Personal information
- Full name: Alfred H. Ricketts
- Born: February 1870 England
- Died: Unknown
- Sporting nationality: England United States
- Spouse: Nettie Brooks

Career
- Status: Professional

Best results in major championships
- Masters Tournament: DNP
- PGA Championship: DNP
- U.S. Open: T6: 1897
- The Open Championship: DNP

= Alfred Ricketts =

English professional golfer (1870–unknown)

Alfred H. Ricketts (born February 1870) was an English professional golfer who played in the late 19th and early 20th century.

==Early life==
In 1888, Ricketts emigrated from England to the United States and took a job as a golf instructor at the Country Club of Rochester in Rochester, New York, where he instructed Rochester-born Walter Hagen and others on the finer points of golf. In 1900 he married Nettie Brooks and born to them was a son, Albert G. Ricketts, circa 1902.

==Golf career==
Ricketts tied for sixth place, with Bernard Nicholls, in the 1897 U.S. Open, held at Chicago Golf Club in Wheaton, Illinois. He got off to a poor start with an opening round 91 but with a full 10-shot improvement in round two at 81 he finished high on the leaderboard. He didn't win any prize money; only the top-5 finishers received a prize. Ricketts also had a tenth place finish in the 1896 U.S. Open by carding rounds of 80-83=163.

==Later life==
By 1910, his wife had died and he was a widower.

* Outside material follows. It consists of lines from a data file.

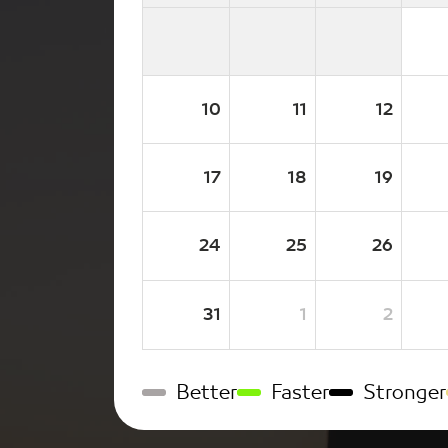
10
11
12
17
18
19
24
25
26
31
1
2
Better
Faster
Stronger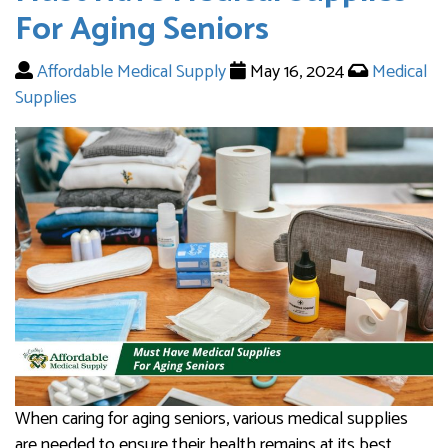
For Aging Seniors
Affordable Medical Supply
May 16, 2024
Medical
Supplies
When caring for aging seniors, various medical supplies
are needed to ensure their health remains at its best.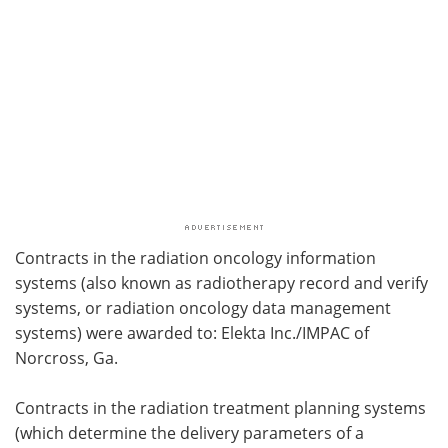
Contracts in the radiation oncology information
systems (also known as radiotherapy record and verify
systems, or radiation oncology data management
systems) were awarded to: Elekta Inc./IMPAC of
Norcross, Ga.
Contracts in the radiation treatment planning systems
(which determine the delivery parameters of a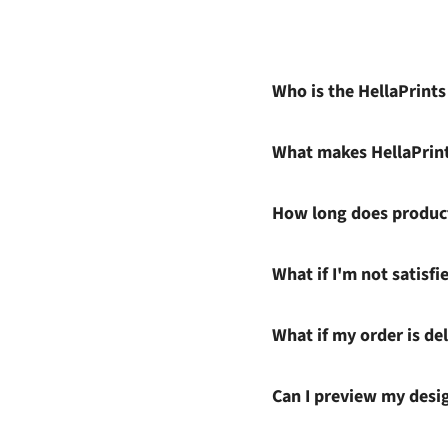
Who is the HellaPrint
What makes HellaPrin
How long does product
What if I'm not satisf
What if my order is del
Can I preview my desi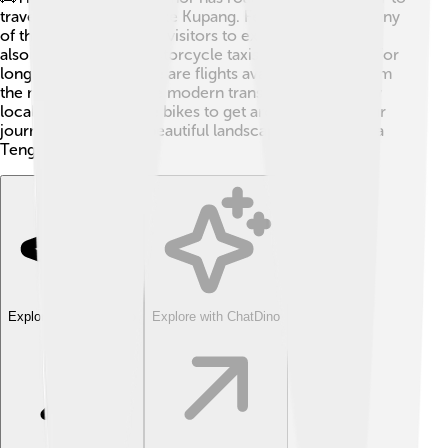
travel between cities like Kupang. Ferries connect many
of the islands, allowing visitors to explore! 🚢You can
also find buses and motorcycle taxis for local travel. For
longer distances, there are flights available to and from
the main islands. While modern transport helps, many
locals still walk or ride bikes to get around. Enjoy your
journey through the beautiful landscapes of East Nusa
Tenggara! 🌅
Explore with ChatDino
Explore with ChatDino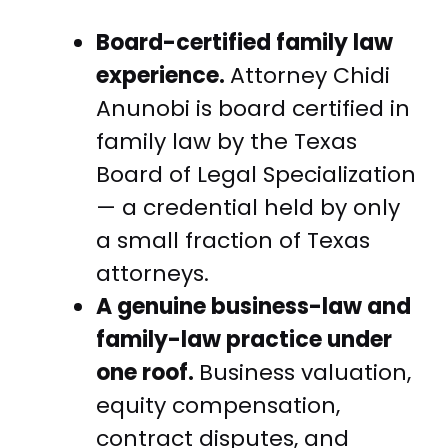
Board-certified family law
experience.
Attorney Chidi
Anunobi is board certified in
family law by the Texas
Board of Legal Specialization
— a credential held by only
a small fraction of Texas
attorneys.
A genuine business-law and
family-law practice under
one roof.
Business valuation,
equity compensation,
contract disputes, and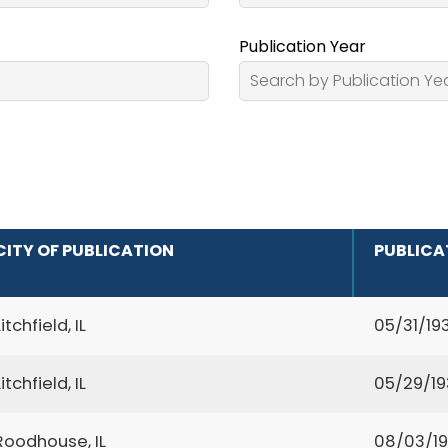
Publication Year
CITY OF PUBLICATION
PUBLICA
Litchfield, IL
05/31/19
Litchfield, IL
05/29/1
Roodhouse, IL
08/03/1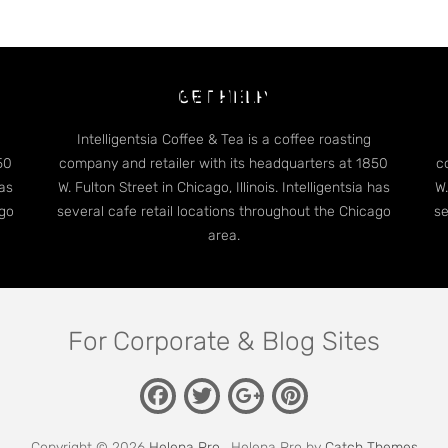
dge Case: Many Categori
GET HELP
Intelligentsia Coffee & Tea is a coffee roasting
50
company and retailer with its headquarters at 1850
c
has
W. Fulton Street in Chicago, Illinois. Intelligentsia has
W.
ago
several cafe retail locations throughout the Chicago
se
area.
For Corporate & Blog Sites
Facebook
Twitter
Pinterest
Google
Plus
Copyright © 2026
Helena Pro
. Helena Pro by
Catch Themes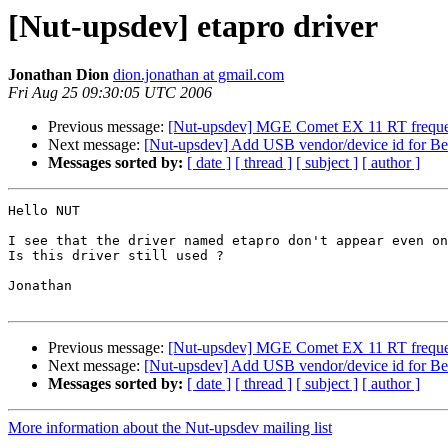
[Nut-upsdev] etapro driver
Jonathan Dion
dion.jonathan at gmail.com
Fri Aug 25 09:30:05 UTC 2006
Previous message:
[Nut-upsdev] MGE Comet EX 11 RT frequen
Next message:
[Nut-upsdev] Add USB vendor/device id for 
Messages sorted by:
[ date ]
[ thread ]
[ subject ]
[ author ]
Hello NUT

I see that the driver named etapro don't appear even on
Is this driver still used ?

Jonathan

Previous message:
[Nut-upsdev] MGE Comet EX 11 RT frequen
Next message:
[Nut-upsdev] Add USB vendor/device id for 
Messages sorted by:
[ date ]
[ thread ]
[ subject ]
[ author ]
More information about the Nut-upsdev mailing list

In 1930, likely as a result of the Great Depression, he was no longer in the golf business but rather was working as a packer and stamper in a metal fabrication factory.

==Death==
Ricketts' date of death is unknown.

==Results in major championships==

| Tournament | 1896 | 1897 | 1898 | 1899 |
|---|---|---|---|---|
| U.S. Open | 10 | T6 | ? | 16 |

Note: Ricketts played only in the U.S. Open.